Overall I remain very, very impressed with this game. That said, it is, predictably, flawed in many areas. This is the type of game that in many places is so unbelievably good that the areas where it fails to measure up really start to stand out after awhile. The sometimes inane behavior of your squad mates in combat is a pretty easy target. Let's just say it could be better and move on from that.

I've also really grown tired of the limited dialog options. I don't necessarily have a problem with the fact that most every response is of your generic good, neutral, evil variety. It's that how characters respond to your choices really doesn't change much and sometimes not at all. The dialog is very carefully crafted to feel seemless, but it doesn't take much reading between the lines to realize that many, if not most, of the NPCs have responses that will fit whatever option you choose. And even if something you say does merit a unique response, it's usually of the one to two sentence variety before the NPC jumps right back into the generic conversation tree. And, really, don't get me started on the love triangle with two members of your crew. I'm all for romances between characters in an RPG, but their dialog (and the dialog I have to choose from) is the stuff of high school romances. At this point in their development as developers, I really expect better from Bioware than that.

I also don't like that a lot of parts in the game, mainly in the side quests, get told to you rather than shown. Survey a planet and a text dialog narrates to you what you found.

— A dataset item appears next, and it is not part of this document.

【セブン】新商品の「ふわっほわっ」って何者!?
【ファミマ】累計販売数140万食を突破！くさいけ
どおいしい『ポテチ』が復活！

Complete a planet based side quest and -too often- you get a text dialog that narrates a quest summary to you. This aspect of the game reeks of underutilized potential. If I survey a planet, why don't I get a report (either audibly or textually) from Joker (the pilot) or someone else in the crew? It would accomplish the same thing, but at least it would be done within the context of the game universe and it would give a very underutilized ship's crew something more to do. (Another problem is that only the NPCs seem to have dialog that evolves with your progress in the game. The other members of the ship's crew have the exact same dialog options they had when I first took command of my ship. Ugh.)

Hopefully this doesn't leave the impression that I've soured on the game. It's still a great, great game. I'm leaning towards and A- at this point. But when sequel time comes (if it hasn't already), I hope Bioware takes a good look at some of the things they could've done better. For all the things Mass Effect does right (and there's a lot), there's still a ton of unrealized potential.